# Exercise
For each of the rows below, render its text lines as a numbered list, leaving out any blank lines.

Extracted entries START

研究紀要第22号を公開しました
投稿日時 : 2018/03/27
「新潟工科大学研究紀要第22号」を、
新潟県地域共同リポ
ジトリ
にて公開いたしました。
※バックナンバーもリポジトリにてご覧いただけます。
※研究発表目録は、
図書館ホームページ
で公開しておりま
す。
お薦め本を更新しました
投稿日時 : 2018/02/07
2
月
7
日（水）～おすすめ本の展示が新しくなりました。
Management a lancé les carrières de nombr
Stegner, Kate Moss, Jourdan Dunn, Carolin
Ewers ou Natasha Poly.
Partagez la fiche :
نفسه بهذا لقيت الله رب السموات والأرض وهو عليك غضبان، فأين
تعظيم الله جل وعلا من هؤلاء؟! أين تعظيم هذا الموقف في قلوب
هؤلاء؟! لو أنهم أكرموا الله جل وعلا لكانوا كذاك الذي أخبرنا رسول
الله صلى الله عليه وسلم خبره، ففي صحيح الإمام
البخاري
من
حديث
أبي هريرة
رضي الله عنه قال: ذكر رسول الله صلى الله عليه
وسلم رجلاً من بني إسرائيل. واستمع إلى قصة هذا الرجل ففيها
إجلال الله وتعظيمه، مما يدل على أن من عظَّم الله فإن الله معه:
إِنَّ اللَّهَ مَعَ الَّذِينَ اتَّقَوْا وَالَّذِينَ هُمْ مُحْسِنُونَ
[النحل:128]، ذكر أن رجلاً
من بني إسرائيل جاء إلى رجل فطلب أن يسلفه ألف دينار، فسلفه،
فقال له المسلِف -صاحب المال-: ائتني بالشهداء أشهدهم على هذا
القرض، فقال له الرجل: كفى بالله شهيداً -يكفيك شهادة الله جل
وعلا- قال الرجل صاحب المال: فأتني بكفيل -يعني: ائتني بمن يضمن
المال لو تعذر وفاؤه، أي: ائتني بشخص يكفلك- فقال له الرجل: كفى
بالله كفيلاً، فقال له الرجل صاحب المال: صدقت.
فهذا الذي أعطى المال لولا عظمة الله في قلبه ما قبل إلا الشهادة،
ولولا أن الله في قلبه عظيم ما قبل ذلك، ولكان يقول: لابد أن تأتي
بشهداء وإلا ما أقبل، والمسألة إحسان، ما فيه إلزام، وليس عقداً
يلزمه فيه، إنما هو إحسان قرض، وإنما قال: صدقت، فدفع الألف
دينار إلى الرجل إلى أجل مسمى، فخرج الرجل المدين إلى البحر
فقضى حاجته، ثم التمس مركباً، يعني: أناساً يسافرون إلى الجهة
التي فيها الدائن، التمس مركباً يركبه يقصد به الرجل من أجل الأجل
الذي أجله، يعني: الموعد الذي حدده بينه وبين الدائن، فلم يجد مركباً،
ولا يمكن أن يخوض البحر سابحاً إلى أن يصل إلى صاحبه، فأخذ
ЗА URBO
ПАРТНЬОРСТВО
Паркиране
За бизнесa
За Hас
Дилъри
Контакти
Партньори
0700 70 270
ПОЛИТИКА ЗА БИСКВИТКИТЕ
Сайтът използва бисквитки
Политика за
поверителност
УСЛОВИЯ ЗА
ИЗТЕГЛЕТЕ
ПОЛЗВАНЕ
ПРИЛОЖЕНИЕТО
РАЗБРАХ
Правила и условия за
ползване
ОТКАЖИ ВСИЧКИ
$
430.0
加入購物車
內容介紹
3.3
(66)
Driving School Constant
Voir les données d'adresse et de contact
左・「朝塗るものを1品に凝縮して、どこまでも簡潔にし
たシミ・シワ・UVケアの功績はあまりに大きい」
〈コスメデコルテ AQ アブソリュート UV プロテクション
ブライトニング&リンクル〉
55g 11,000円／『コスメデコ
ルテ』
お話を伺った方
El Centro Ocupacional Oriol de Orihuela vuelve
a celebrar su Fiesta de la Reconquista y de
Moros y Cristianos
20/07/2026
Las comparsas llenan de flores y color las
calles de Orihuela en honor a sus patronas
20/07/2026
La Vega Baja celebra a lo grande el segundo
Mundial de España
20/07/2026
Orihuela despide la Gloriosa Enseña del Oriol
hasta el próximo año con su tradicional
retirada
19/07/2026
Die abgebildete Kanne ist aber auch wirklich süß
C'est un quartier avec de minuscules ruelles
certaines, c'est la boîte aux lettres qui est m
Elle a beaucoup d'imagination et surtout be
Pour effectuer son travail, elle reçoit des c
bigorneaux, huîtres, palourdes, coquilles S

Extracted entries END

# Reply to the task
1. 研究紀要第22号を公開しました
2. 投稿日時 : 2018/03/27
3. 「新潟工科大学研究紀要第22号」を、
4. 新潟県地域共同リポ
5. ジトリ
6. にて公開いたしました。
7. ※バックナンバーもリポジトリにてご覧いただけます。
8. ※研究発表目録は、
9. 図書館ホームページ
10. で公開しておりま
11. す。
12. お薦め本を更新しました
13. 投稿日時 : 2018/02/07
14. 2
15. 月
16. 7
17. 日（水）～おすすめ本の展示が新しくなりました。
18. Management a lancé les carrières de nombr
19. Stegner, Kate Moss, Jourdan Dunn, Carolin
20. Ewers ou Natasha Poly.
21. Partagez la fiche :
22. نفسه بهذا لقيت الله رب السموات والأرض وهو عليك غضبان، فأين
23. تعظيم الله جل وعلا من هؤلاء؟! أين تعظيم هذا الموقف في قلوب
24. هؤلاء؟! لو أنهم أكرموا الله جل وعلا لكانوا كذاك الذي أخبرنا رسول
25. الله صلى الله عليه وسلم خبره، ففي صحيح الإمام
26. البخاري
27. من
28. حديث
29. أبي هريرة
30. رضي الله عنه قال: ذكر رسول الله صلى الله عليه
31. وسلم رجلاً من بني إسرائيل. واستمع إلى قصة هذا الرجل ففيها
32. إجلال الله وتعظيمه، مما يدل على أن من عظَّم الله فإن الله معه:
33. إِنَّ اللَّهَ مَعَ الَّذِينَ اتَّقَوْا وَالَّذِينَ هُمْ مُحْسِنُونَ
34. [النحل:128]، ذكر أن رجلاً
35. من بني إسرائيل جاء إلى رجل فطلب أن يسلفه ألف دينار، فسلفه،
36. فقال له المسلِف -صاحب المال-: ائتني بالشهداء أشهدهم على هذا
37. القرض، فقال له الرجل: كفى بالله شهيداً -يكفيك شهادة الله جل
38. وعلا- قال الرجل صاحب المال: فأتني بكفيل -يعني: ائتني بمن يضمن
39. المال لو تعذر وفاؤه، أي: ائتني بشخص يكفلك- فقال له الرجل: كفى
40. بالله كفيلاً، فقال له الرجل صاحب المال: صدقت.
41. فهذا الذي أعطى المال لولا عظمة الله في قلبه ما قبل إلا الشهادة،
42. ولولا أن الله في قلبه عظيم ما قبل ذلك، ولكان يقول: لابد أن تأتي
43. بشهداء وإلا ما أقبل، والمسألة إحسان، ما فيه إلزام، وليس عقداً
44. يلزمه فيه، إنما هو إحسان قرض، وإنما قال: صدقت، فدفع الألف
45. دينار إلى الرجل إلى أجل مسمى، فخرج الرجل المدين إلى البحر
46. فقضى حاجته، ثم التمس مركباً، يعني: أناساً يسافرون إلى الجهة
47. التي فيها الدائن، التمس مركباً يركبه يقصد به الرجل من أجل الأجل
48. الذي أجله، يعني: الموعد الذي حدده بينه وبين الدائن، فلم يجد مركباً،
49. ولا يمكن أن يخوض البحر سابحاً إلى أن يصل إلى صاحبه، فأخذ
50. ЗА URBO
51. ПАРТНЬОРСТВО
52. Паркиране
53. За бизнесa
54. За Hас
55. Дилъри
56. Контакти
57. Партньори
58. 0700 70 270
59. ПОЛИТИКА ЗА БИСКВИТКИТЕ
60. Сайтът използва бисквитки
61. Политика за
62. поверителност
63. УСЛОВИЯ ЗА
64. ИЗТЕГЛЕТЕ
65. ПОЛЗВАНЕ
66. ПРИЛОЖЕНИЕТО
67. РАЗБРАХ
68. Правила и условия за
69. ползване
70. ОТКАЖИ ВСИЧКИ
71. $
72. 430.0
73. 加入購物車
74. 內容介紹
75. 3.3
76. (66)
77. Driving School Constant
78. Voir les données d'adresse et de contact
79. 左・「朝塗るものを1品に凝縮して、どこまでも簡潔にし
80. たシミ・シワ・UVケアの功績はあまりに大きい」
81. 〈コスメデコルテ AQ アブソリュート UV プロテクション
82. ブライトニング&リンクル〉
83. 55g 11,000円／『コスメデコ
84. ルテ』
85. お話を伺った方
86. El Centro Ocupacional Oriol de Orihuela vuelve
87. a celebrar su Fiesta de la Reconquista y de
88. Moros y Cristianos
89. 20/07/2026
90. Las comparsas llenan de flores y color las
91. calles de Orihuela en honor a sus patronas
92. 20/07/2026
93. La Vega Baja celebra a lo grande el segundo
94. Mundial de España
95. 20/07/2026
96. Orihuela despide la Gloriosa Enseña del Oriol
97. hasta el próximo año con su tradicional
98. retirada
99. 19/07/2026
100. Die abgebildete Kanne ist aber auch wirklich süß
101. C'est un quartier avec de minuscules ruelles
102. certaines, c'est la boîte aux lettres qui est m
103. Elle a beaucoup d'imagination et surtout be
104. Pour effectuer son travail, elle reçoit des c
105. bigorneaux, huîtres, palourdes, coquilles S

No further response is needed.